A drunk stumbled through the double doors separating the bar from the backroom that was the Old Reliable Theatre, and the entire audience believed he was out-of-his-gourd wasted. What followed was an outrageously hilarious gem that put Off-Off-Broadway on notice: gifted playwright Guy Gauthier didn’t recognize anything as off-limits. His work came to us from a heightened, if eccentric plane.
Born in Winnipeg, Manitoba and living in New York City since 1969, Guy’s plays have been performed at Playwrights’ Horizons, Judson Poets Theatre, New Theatre Workshop, New York Theatre Ensemble and The Cubiculo, as well as at The Old Reliable, and in Montreal, Winnipeg, Turkey, and in Oklahoma City. He also writes in French in which he recently completed a full-length play about the poet Baudelaire.
Previously published plays include Ego Fatigue (The Smith, as part of The Scene Award Series), The Green Man and The Red Lady (Breakthrough Press). Water & Earth, a journal was published by Impassio Press, with sections also published online by iUniverse inDarkness and Light, and 9/11 Journal in The Diarist’s Journal. His French-language Journal 5.1 was published by Les Editions du Blé, Saint-Boniface, Canada.
Guy Gauthier notes that he has never won a Nobel Prize, a Pulitzer Prize, a Tony or an OBIE, but Guy has won the laughter and the hearts of many audiences. He is not sure what to do with the hearts.
F… ! and Drinking at the Falls
Two short plays from the late 60s/early 70s set in and exemplifying that extraordinary period.
F… !
Oe-act comedy 3m 1f
A long-haired young man tries to peddle his peace- mongering papers in a conservative barbershop. When he has been run off, the peace goes to pieces. A deliciously wry comment on the sensibilities of the time.
Drinking at the Falls
One-act comedy 5m 1f
Go-Go dancers wearing G-strings and pasties danced in oversized birdcages for the prurient pleasure of bar patrons. Bouncers were on hand to ensure the dancers’ safety.
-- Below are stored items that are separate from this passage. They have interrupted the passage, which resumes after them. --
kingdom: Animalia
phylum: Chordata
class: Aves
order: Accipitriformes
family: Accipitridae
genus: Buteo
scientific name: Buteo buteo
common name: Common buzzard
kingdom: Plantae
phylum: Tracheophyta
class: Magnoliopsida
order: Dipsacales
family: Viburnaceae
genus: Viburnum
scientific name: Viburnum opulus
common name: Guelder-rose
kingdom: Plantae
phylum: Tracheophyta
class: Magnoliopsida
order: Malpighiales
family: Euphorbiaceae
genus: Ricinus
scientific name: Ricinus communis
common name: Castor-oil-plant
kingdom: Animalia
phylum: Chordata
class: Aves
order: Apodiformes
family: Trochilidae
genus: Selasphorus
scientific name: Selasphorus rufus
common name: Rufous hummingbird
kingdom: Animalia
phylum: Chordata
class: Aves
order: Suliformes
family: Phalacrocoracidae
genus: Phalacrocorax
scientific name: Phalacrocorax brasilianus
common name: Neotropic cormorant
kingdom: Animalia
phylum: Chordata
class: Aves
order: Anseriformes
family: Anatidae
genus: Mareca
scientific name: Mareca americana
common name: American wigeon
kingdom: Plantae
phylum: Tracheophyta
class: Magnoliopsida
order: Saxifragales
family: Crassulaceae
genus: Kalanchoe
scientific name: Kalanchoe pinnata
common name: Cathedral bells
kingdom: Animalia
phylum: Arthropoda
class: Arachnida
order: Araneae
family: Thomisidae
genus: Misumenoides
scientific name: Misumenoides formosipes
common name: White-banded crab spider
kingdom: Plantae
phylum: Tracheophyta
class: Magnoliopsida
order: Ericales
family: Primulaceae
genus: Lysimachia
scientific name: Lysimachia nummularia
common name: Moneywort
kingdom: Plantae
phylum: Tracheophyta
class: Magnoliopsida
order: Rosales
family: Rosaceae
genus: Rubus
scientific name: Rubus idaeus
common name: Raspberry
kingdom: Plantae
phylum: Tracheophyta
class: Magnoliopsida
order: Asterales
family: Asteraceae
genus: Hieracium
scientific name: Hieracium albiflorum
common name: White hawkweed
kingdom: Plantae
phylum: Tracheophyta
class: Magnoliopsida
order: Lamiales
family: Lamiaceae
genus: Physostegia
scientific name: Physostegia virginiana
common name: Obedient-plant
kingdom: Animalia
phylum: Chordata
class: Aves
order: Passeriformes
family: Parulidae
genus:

It is doubtful anyone was ready for such an over-the-top drunk as bursts into Drinking at the Falls. Wasted beyond redemption, he takes on bouncer, Go-Go girl, imaginary warships, any vestige of common sense, sobriety or even reality. Possibly the most hilariously outrageous play ever performed in Off-Off’s early years—years that saw a great deal of outrageousness, on stage, in the streets and throughout the world. A very savvy audience found the play side-splitting funny.
Performed as a double bill, F…! and Drinking at the Falls remain among the fondest of memories from Off-Off-Broadway’s Golden Years.